Records contained in a dataset:

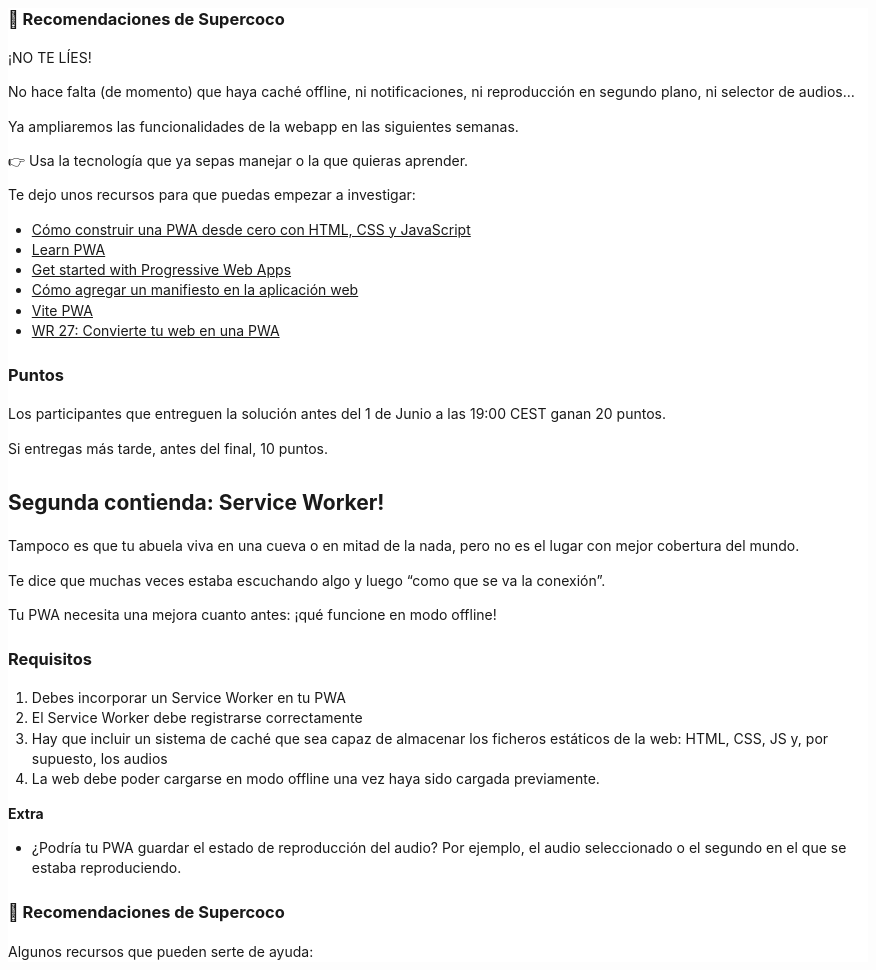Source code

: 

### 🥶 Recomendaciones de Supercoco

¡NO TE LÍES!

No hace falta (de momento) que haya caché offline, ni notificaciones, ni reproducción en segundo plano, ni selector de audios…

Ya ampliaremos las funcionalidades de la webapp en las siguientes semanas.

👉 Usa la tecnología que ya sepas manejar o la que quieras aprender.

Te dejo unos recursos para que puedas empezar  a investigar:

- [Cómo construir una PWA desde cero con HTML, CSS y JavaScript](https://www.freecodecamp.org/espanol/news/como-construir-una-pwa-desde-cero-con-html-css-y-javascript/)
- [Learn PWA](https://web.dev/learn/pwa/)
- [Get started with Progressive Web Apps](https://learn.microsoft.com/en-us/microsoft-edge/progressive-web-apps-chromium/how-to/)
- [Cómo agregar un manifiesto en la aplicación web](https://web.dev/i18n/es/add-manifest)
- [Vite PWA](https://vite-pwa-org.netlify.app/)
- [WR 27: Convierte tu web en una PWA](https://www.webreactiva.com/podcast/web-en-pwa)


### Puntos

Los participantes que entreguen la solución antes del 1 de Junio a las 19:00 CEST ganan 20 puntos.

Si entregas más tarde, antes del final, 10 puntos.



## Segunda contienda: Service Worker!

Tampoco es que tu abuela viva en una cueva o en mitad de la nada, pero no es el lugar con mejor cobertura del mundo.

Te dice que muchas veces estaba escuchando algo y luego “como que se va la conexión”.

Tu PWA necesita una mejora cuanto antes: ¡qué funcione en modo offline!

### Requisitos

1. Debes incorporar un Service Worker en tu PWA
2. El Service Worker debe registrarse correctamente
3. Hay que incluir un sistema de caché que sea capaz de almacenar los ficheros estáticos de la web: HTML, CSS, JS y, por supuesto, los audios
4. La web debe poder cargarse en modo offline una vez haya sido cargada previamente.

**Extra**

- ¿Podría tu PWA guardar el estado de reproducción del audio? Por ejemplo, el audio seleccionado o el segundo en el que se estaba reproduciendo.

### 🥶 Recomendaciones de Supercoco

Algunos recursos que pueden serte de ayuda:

_Job item_:
Looking at the entries above, can you reproduce exactly the lines from the one that holds "Te dejo unos" through the one that holds "## Segunda contienda: Service Worker!", and only those?

_Output of the exercise_:
Te dejo unos recursos para que puedas empezar  a investigar:

- [Cómo construir una PWA desde cero con HTML, CSS y JavaScript](https://www.freecodecamp.org/espanol/news/como-construir-una-pwa-desde-cero-con-html-css-y-javascript/)
- [Learn PWA](https://web.dev/learn/pwa/)
- [Get started with Progressive Web Apps](https://learn.microsoft.com/en-us/microsoft-edge/progressive-web-apps-chromium/how-to/)
- [Cómo agregar un manifiesto en la aplicación web](https://web.dev/i18n/es/add-manifest)
- [Vite PWA](https://vite-pwa-org.netlify.app/)
- [WR 27: Convierte tu web en una PWA](https://www.webreactiva.com/podcast/web-en-pwa)


### Puntos

Los participantes que entreguen la solución antes del 1 de Junio a las 19:00 CEST ganan 20 puntos.

Si entregas más tarde, antes del final, 10 puntos.



## Segunda contienda: Service Worker!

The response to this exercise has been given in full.